Implementation:Alibaba ROLL Qwen3OmniMoe Registration
| Knowledge Sources | |
|---|---|
| Domains | Model_Architecture, Multimodal, Configuration |
| Last Updated | 2026-02-07 20:00 GMT |
Overview
Registers the Qwen3-Omni multimodal Mixture-of-Experts model with the mcore_adapter framework, defining weight conversion templates and distributed parallelism configuration.
Description
This module serves as the registration entry point for the Qwen3-Omni MoE model within the mcore_adapter ecosystem. It performs three principal registration tasks:
1. Qwen3OmniMoeTemplate class (lines 22-37): A @dataclass subclass of Template that overrides adjust_config_hf_to_mca to handle the hierarchical config structure of multi-modal HuggingFace models. The Qwen3-Omni HF config nests text parameters under thinker_config.text_config and multimodal token IDs under thinker_config, while audio output parameters (enable_audio_output, talker_config, code2wav_config) remain at the top level. This method remaps all HF config keys to their correct prefixed paths.
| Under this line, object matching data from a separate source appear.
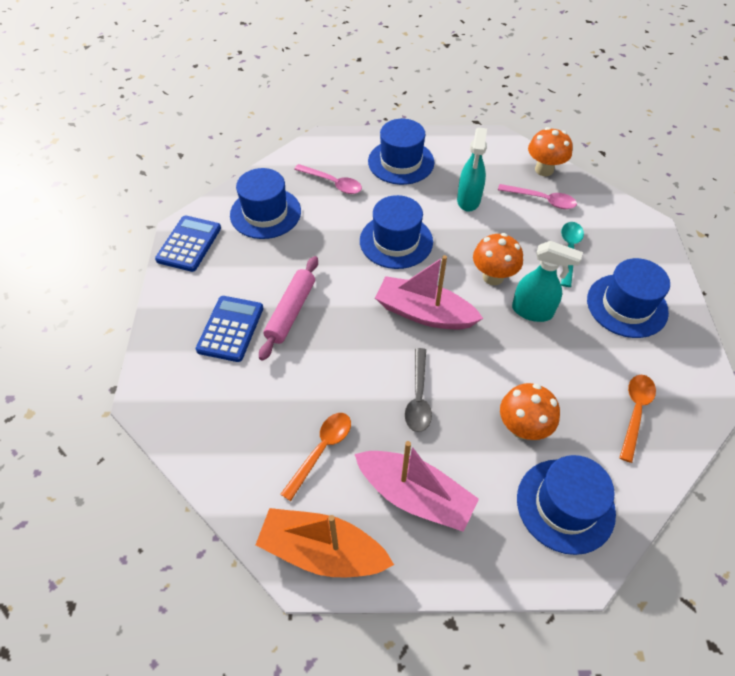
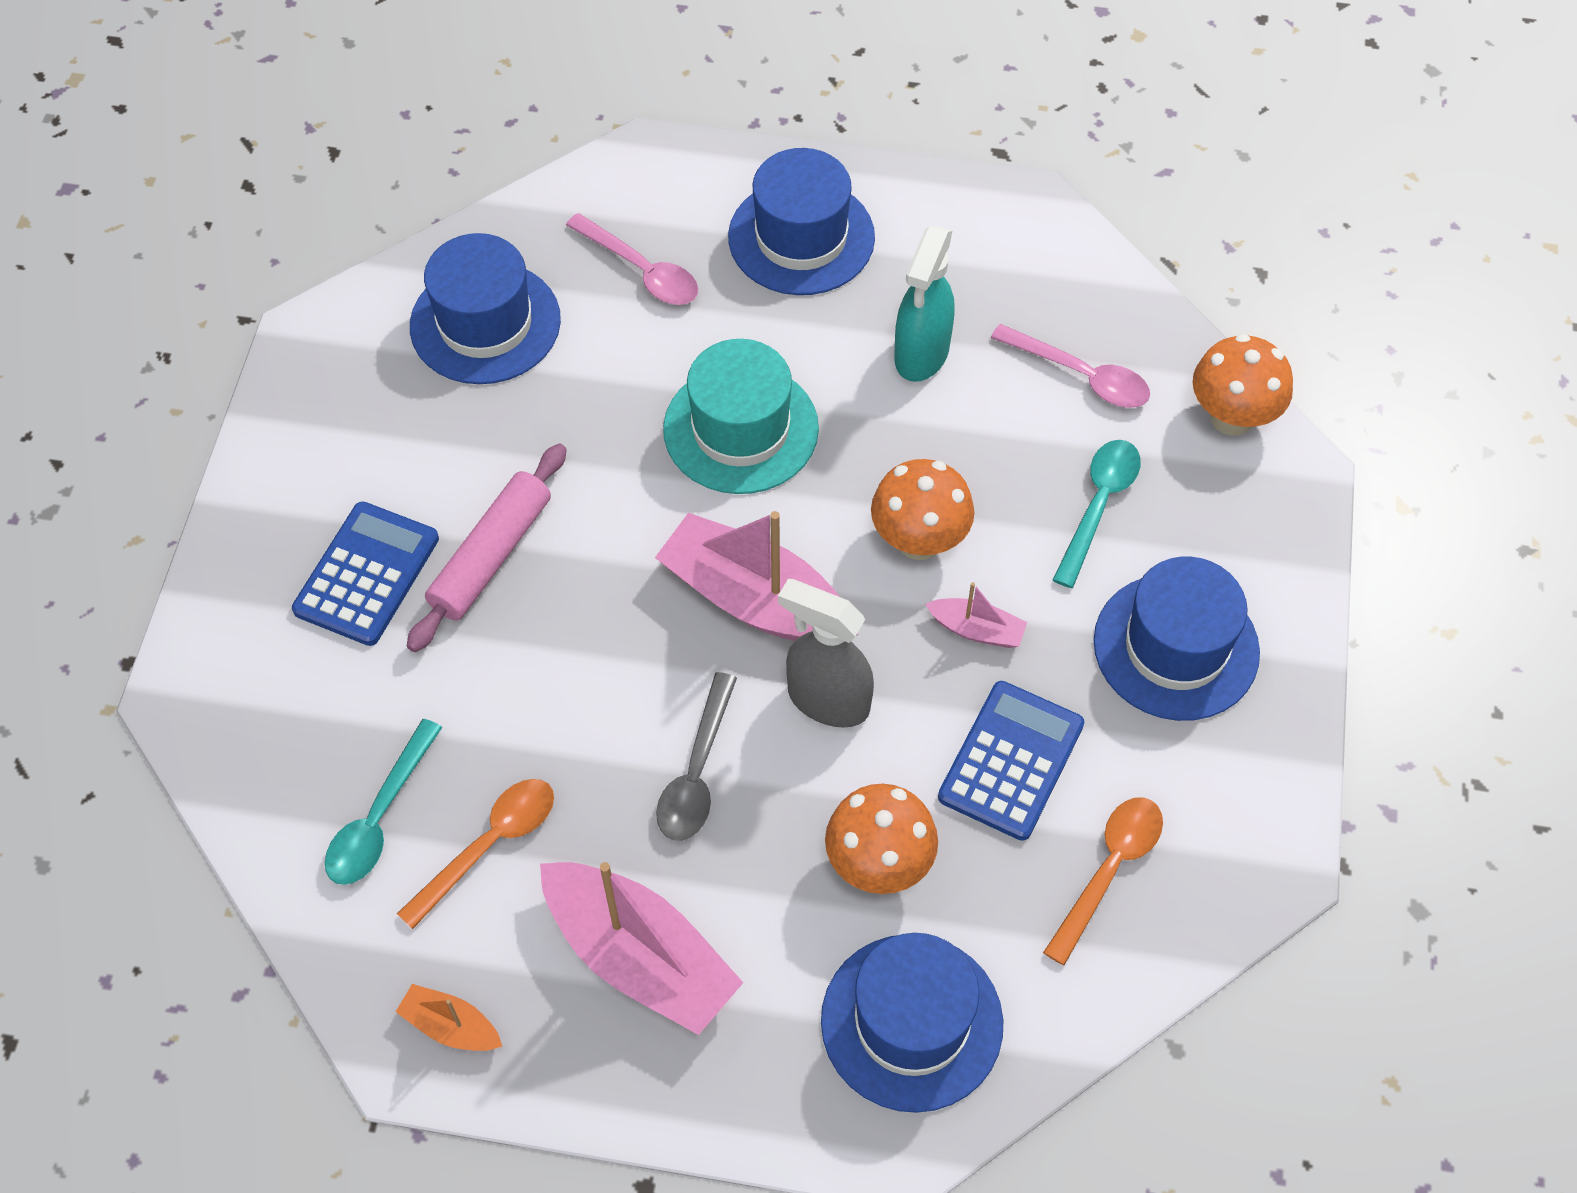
camera: 10 degrees right, 5 degrees up
(189, 244) = (317, 373): blue calculator -> blue calculator (1011, 761)
(260, 445) = (380, 817): none -> turquoise spoon
(322, 551) = (451, 1026): orange boat -> orange boat, size x0.47
(396, 241) = (741, 429): blue hat -> turquoise hat
(472, 353) = (827, 700): none -> grey spray bottle
(532, 311) = (976, 629): turquoise spray bottle -> pink boat
(544, 170) = (1111, 301): orange mushroom -> orange mushroom (1231, 417)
2. Distributed config registration (lines 40-49): Registers the MoE distribution configuration via register_dist_config, merging default and shared MoE configs with model-specific settings. Vision and audio model weights are designated as pre_process_weights (loaded on first pipeline stage), while talker and code2wav weights are post_process_weights (last stage). All non-text model weights are marked as duplicated_weights (replicated across pipeline stages).
3. Template registration (lines 57-140): Registers the full weight conversion template with:
- 63 config mappings from HF to MCA format covering attention, MoE, vision, audio, and speech output parameters
- 10 constant MCA config values (e.g., swiglu activation, mrope position embedding, RMSNorm normalization)
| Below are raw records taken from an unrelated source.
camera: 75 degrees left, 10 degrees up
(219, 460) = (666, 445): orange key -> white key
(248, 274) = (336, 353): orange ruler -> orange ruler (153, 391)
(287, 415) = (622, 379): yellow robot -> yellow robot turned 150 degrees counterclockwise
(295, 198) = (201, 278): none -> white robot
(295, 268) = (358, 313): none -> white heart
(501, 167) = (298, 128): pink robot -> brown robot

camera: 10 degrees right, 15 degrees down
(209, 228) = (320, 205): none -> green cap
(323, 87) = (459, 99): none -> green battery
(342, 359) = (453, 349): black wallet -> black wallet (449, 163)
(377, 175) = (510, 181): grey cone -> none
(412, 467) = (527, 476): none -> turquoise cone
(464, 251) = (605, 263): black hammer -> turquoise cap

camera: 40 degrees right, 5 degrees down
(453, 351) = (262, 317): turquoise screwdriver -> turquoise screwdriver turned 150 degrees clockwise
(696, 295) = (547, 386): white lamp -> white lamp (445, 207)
- 15 weight converter operations including RenameConverOp for direct weight renaming, QKVConverOp and QKVBiasConverOp for fusing separate Q/K/V projections, and StackConverOp for concatenating gate and up projections
Usage
This module is imported as a side effect during model registration. Import the package mcore_adapter.models.qwen3_omni to register the Qwen3-Omni MoE model type, enabling AutoConfig.from_pretrained and checkpoint conversion tools to handle this model architecture.
Code Reference
Source Location
- Repository: Alibaba_ROLL
- File: mcore_adapter/src/mcore_adapter/models/qwen3_omni/__init__.py
- Lines: 1-142
Signature
@dataclass
class Qwen3OmniMoeTemplate(Template):
def adjust_config_hf_to_mca(self) -> dict: ...
# Side-effect registrations:
register_dist_config("qwen3_omni_moe", ...)
register_template("qwen3_omni_moe", ...)
Import
from mcore_adapter.models.qwen3_omni import Qwen3OmniMoeConfig, Qwen3OmniMoeModel
I/O Contract
Inputs
| Name | Type | Required | Description |
|---|---|---|---|
| (module import) | N/A | Yes | Importing the module triggers registration of the model type "qwen3_omni_moe" with the config, dist config, and template registries |
Outputs
| Name | Type | Description |
|---|---|---|
| Qwen3OmniMoeConfig | class | The registered configuration class for the Qwen3-Omni MoE model |
| Qwen3OmniMoeModel | class | The model class for the Qwen3-Omni MoE architecture |
| (side effects) | N/A | Registers dist config and weight conversion template with global registries |
Usage Examples
# Importing the package triggers all registrations
import mcore_adapter.models.qwen3_omni
# Now AutoConfig can resolve "qwen3_omni_moe" model type
from mcore_adapter.models.auto.config_auto import AutoConfig
config = AutoConfig.from_pretrained("/path/to/qwen3-omni-moe-checkpoint")
print(config.num_moe_experts)
print(config.vision_config)
# The template is now available for checkpoint conversion
from mcore_adapter.models.converter.template import get_template
template = get_template("qwen3_omni_moe")